French remains prevalent on street signs, monuments and menus in New
Orleans. But the language is seldom spoken any more by locals, many of
whom are mixed-race or black Creoles whose ancestors were well-versed in
it.
These are the very people Louisiana's top French-language official had
in mind as he quietly refocused his agency's efforts during the past
year.
David Cheramie, director of the Council for the Development of French
in Louisiana, once devoted virtually all of his agency's
teacher-recruiting resources to France, Belgium and Quebec. But lately
he has been
spending time with educators in Haiti and several other French-speaking
Caribbean and African countries.
At worst, he sees a chance to improve diversity among the state's
French instructors.
At best, he hopes the move will spark a resurgence in interest in
French among the state's significant black population and strengthen
economic ties to developing countries -- such as Haiti and Senegal.
"Part of the idea is to bring in people who are a closer fit with our
culture," Cheramie said. "A lot of our students are of African-American
origin, and we try to show them that, even though a majority of
French-speakers are white, the Creole element here is very strong."
Cheramie's agency, commonly called CODOFIL, was established by state
lawmakers in 1968, largely in reaction to a Life magazine article that
predicted that post-World War II homogenization of American culture
would wipe out French in Louisiana by the turn of the century.
CODOFIL has succeeded somewhat in reinstilling French pride and
boosting elementary school enrollment in French, but mostly among white
Cajun populations in the Lafayette area.
The state's Creole population, centered in New Orleans about 200 miles
east, has become increasingly disconnected from its French-speaking
past.
"In my community there is some jealousy that Cajuns get all credit for
Louisiana's French heritage when we had a French culture here that was
just as vibrant and sophisticated," Dominick said.
About a third of Louisiana's population is black.
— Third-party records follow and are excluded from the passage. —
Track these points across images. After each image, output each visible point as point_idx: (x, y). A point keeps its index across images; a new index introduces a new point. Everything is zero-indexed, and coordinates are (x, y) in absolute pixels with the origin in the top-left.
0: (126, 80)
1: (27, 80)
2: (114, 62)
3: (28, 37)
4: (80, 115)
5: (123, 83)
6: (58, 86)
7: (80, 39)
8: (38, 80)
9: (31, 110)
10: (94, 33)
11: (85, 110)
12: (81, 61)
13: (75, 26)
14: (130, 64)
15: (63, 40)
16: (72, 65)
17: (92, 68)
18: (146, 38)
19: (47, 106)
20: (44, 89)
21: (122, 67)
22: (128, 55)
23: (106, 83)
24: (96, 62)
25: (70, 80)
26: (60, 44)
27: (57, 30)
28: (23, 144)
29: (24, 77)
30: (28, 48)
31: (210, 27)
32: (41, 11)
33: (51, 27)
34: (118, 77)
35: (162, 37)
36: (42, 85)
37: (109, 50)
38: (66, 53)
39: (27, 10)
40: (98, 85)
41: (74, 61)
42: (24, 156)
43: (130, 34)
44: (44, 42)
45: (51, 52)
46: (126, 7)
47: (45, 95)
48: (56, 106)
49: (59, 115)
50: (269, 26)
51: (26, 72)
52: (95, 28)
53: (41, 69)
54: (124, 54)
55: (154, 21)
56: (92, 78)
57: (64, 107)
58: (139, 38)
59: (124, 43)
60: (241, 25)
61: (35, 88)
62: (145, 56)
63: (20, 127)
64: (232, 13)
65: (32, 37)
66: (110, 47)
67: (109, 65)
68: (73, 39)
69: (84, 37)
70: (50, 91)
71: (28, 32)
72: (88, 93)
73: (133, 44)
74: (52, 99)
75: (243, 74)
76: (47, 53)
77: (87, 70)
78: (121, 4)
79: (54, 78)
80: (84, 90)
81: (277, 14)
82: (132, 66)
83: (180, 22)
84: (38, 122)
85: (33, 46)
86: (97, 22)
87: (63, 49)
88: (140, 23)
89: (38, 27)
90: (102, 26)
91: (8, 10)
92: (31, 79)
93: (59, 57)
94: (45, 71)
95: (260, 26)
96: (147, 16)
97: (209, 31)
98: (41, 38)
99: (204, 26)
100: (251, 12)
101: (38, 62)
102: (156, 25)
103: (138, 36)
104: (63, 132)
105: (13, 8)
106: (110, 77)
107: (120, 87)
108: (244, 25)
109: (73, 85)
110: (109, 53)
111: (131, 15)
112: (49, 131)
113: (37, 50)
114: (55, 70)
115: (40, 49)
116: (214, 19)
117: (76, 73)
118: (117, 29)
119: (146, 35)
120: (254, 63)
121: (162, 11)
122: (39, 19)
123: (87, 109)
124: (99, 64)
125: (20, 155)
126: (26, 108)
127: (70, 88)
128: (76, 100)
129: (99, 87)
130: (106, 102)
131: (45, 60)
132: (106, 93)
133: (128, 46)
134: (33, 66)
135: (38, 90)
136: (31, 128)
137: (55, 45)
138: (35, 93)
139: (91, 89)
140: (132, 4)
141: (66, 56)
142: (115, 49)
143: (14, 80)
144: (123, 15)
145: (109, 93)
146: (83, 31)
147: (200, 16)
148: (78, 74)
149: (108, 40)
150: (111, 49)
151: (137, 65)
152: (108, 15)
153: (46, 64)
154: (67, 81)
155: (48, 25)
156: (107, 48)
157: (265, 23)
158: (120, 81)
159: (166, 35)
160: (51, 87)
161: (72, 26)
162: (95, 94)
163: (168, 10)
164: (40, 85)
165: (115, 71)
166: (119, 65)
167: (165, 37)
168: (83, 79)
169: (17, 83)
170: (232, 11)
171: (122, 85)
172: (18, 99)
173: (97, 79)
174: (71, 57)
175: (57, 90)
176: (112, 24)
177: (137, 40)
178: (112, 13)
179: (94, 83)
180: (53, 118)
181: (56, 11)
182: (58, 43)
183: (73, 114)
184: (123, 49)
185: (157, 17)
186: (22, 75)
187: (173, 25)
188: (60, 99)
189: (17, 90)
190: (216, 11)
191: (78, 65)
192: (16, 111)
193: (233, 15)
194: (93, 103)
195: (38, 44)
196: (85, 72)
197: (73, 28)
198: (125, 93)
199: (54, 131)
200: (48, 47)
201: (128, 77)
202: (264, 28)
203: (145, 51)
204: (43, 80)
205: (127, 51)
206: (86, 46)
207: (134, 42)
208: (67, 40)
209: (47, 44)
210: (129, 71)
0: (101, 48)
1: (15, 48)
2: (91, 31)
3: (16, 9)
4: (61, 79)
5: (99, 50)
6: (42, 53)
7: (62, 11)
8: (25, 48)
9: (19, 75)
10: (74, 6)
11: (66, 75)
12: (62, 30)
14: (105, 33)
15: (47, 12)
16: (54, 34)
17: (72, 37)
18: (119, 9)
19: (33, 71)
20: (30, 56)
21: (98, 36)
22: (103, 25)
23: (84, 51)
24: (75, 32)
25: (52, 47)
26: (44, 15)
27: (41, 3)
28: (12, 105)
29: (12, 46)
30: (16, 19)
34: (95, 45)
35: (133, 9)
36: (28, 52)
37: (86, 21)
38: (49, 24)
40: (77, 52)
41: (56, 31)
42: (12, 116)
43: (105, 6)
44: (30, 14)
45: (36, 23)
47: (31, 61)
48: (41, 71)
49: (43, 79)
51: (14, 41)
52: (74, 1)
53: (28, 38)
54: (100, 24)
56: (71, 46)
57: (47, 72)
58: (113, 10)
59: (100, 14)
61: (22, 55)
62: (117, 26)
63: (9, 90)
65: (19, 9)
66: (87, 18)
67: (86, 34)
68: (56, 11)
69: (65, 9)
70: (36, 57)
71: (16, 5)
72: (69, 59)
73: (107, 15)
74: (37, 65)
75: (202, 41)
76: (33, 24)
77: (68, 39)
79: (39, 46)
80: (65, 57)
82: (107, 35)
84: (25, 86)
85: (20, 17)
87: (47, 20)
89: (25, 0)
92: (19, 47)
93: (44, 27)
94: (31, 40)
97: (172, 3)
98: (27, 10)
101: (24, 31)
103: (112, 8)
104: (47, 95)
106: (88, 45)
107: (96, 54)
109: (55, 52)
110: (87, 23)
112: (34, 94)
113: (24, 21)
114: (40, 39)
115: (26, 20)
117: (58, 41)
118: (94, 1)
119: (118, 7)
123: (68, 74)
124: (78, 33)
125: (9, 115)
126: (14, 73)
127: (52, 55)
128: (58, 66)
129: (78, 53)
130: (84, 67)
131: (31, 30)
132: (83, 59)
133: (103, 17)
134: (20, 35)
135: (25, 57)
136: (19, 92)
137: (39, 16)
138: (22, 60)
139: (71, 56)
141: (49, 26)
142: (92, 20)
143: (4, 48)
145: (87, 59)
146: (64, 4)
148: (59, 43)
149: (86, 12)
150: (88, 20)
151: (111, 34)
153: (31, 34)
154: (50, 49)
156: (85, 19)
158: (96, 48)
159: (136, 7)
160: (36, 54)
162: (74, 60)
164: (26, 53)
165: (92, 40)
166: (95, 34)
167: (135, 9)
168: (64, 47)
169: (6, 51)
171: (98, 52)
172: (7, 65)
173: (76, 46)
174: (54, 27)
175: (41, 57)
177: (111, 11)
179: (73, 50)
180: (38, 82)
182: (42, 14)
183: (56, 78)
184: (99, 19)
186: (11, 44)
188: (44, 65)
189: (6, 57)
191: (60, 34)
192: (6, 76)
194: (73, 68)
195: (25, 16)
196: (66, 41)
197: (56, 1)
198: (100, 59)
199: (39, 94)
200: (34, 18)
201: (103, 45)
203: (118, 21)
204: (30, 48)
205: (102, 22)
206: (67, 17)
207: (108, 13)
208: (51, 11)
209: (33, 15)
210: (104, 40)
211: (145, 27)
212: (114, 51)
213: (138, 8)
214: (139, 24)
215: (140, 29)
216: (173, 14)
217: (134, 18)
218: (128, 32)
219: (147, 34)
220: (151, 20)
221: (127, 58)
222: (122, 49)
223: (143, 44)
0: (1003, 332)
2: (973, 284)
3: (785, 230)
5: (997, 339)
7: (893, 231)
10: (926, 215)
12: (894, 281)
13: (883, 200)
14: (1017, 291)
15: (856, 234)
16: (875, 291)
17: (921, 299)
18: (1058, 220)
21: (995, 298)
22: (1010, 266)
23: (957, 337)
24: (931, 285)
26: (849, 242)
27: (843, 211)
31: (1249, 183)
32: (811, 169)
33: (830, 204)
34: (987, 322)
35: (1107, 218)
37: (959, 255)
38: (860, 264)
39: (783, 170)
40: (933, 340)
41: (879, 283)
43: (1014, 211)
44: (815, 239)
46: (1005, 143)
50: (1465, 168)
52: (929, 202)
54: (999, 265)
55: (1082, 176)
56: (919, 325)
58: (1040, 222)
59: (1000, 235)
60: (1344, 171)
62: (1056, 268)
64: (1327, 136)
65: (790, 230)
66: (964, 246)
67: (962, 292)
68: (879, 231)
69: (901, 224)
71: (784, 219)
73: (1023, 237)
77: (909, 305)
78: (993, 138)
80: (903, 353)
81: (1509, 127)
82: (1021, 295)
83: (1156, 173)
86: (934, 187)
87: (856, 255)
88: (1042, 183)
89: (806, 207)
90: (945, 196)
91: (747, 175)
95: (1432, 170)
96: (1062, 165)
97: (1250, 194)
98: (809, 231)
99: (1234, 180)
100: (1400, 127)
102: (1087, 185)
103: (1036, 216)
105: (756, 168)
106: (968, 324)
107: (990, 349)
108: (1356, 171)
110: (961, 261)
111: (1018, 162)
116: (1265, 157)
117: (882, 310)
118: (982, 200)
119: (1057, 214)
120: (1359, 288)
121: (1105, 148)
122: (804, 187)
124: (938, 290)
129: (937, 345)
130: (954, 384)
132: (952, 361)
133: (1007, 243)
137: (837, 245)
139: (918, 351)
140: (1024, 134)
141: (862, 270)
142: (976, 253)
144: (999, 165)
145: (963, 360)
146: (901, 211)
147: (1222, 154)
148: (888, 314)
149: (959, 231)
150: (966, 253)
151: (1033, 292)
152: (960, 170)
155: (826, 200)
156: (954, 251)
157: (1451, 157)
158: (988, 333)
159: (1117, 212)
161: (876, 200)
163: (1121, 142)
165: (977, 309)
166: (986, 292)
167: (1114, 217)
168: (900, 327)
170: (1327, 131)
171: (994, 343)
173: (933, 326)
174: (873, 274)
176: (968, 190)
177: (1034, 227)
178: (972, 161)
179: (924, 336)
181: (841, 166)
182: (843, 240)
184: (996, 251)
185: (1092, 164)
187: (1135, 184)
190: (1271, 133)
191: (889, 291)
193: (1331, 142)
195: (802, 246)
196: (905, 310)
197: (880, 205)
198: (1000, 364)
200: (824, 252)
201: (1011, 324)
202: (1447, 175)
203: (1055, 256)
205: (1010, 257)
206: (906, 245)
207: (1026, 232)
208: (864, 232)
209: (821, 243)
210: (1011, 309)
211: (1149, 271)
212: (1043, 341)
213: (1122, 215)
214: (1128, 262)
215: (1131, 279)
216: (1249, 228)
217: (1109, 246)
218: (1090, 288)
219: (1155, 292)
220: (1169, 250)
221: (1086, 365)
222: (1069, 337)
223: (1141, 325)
Many can trace their
roots to those who came here in the early 1800s from French-controlled
St. Domingue, which, following a bloody revolution, became Haiti.
Most who fled the revolution went first to Cuba but were kicked out
because of friction between France and Spain during the heyday of French
Emperor Napoleon.
About 9,000 Haitians, some white but most black or mixed, came to New
Orleans around 1809, says Augusta Elmwood, a genealogist who specializes
in tracing ancestry to St. Domingue.
"New Orleans was still a pretty small city back then, and they about
doubled the size," Elmwood said. Others, like Dominick's
great-great-grandfather, came directly from Haiti after the revolution.